Quaristice titille, envoûte, claque.

Au morceau n° 7, intitulé Simm, à 2'38, j'ai cru que mon voisin frappait au plafond parce que la musique était trop forte.

Carl Craig Sessions

Carl, tu es un magicien de la techno. Tes Sessions (double-album) sont magnifiques, un vrai travail de pro, qui procure des émotions fortes.  Direct dans mon Top Ten des albums les plus appréciés cette année.

Le deuxième disque par exemple, celui que je préfère. Le début est d'ailleurs juste parfait.
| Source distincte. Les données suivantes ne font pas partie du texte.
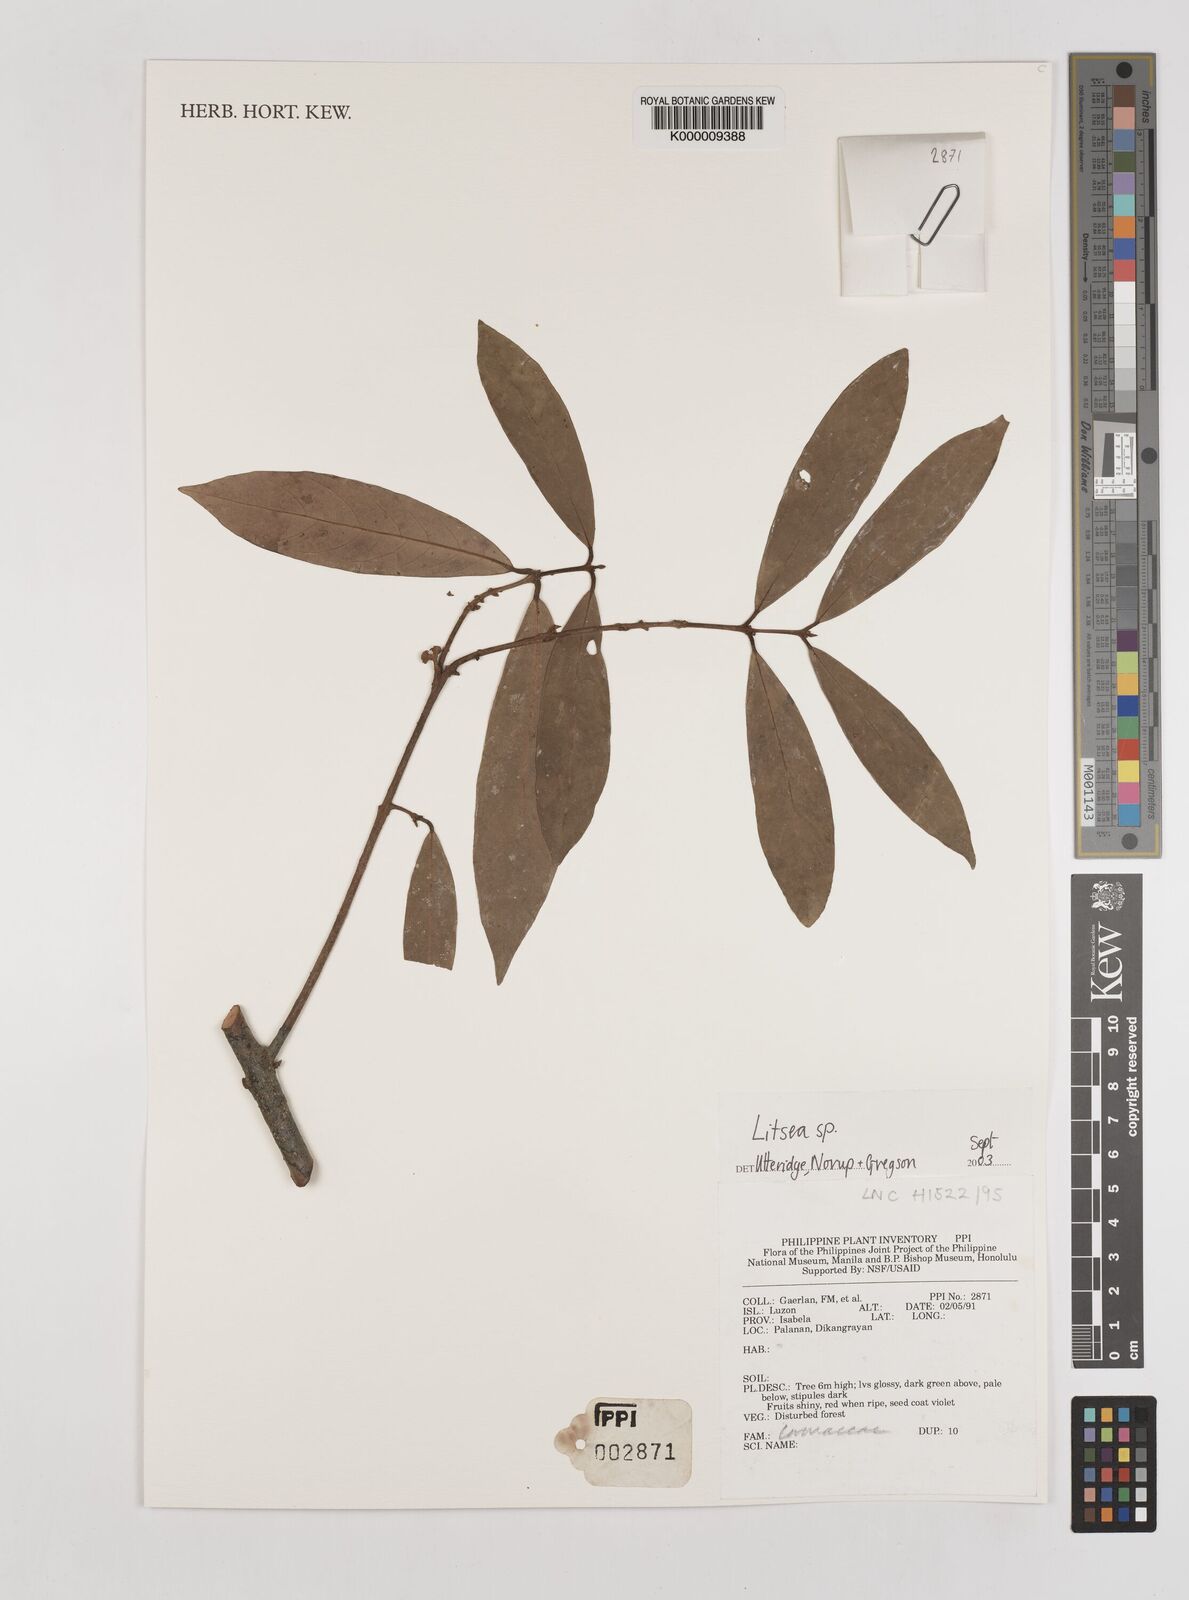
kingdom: Plantae
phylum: Tracheophyta
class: Magnoliopsida
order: Laurales
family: Lauraceae
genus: Litsea
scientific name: Litsea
Le voyage commence avec un Angel délicat, une déclaration d'humour sur beatboxing. Puis, ça s'accèlère. On enchaîne sur Rushed, où la mécanique du rythme étouffe des expirations. Un In The Trees épais prend la relève, à peine contrarié par un concert de cordes agitées. Vient Kill 100 (de X-Press 2) pop-acide exaltée qui s'épanouit dans une ribambelle de claps-claps et de percussions, avant de céder la place au rétro Brainfeeze et à l'incantation vaudou qu'est Demented. Psychobeat offre un semblant de pause. Mais c'est comme de la vapeur dans une cocotte-minute, il faut bien un Futurelovetheme pour faire sortir la pression. S'ensuit At Les, ou le jazz du clubbeur, qui peut se laisser transporté par un saxo. Ibug In The Bass Bin, en tâtant la même veine jazzy, mais plus downtempo, permet d'atterrir. En douceur.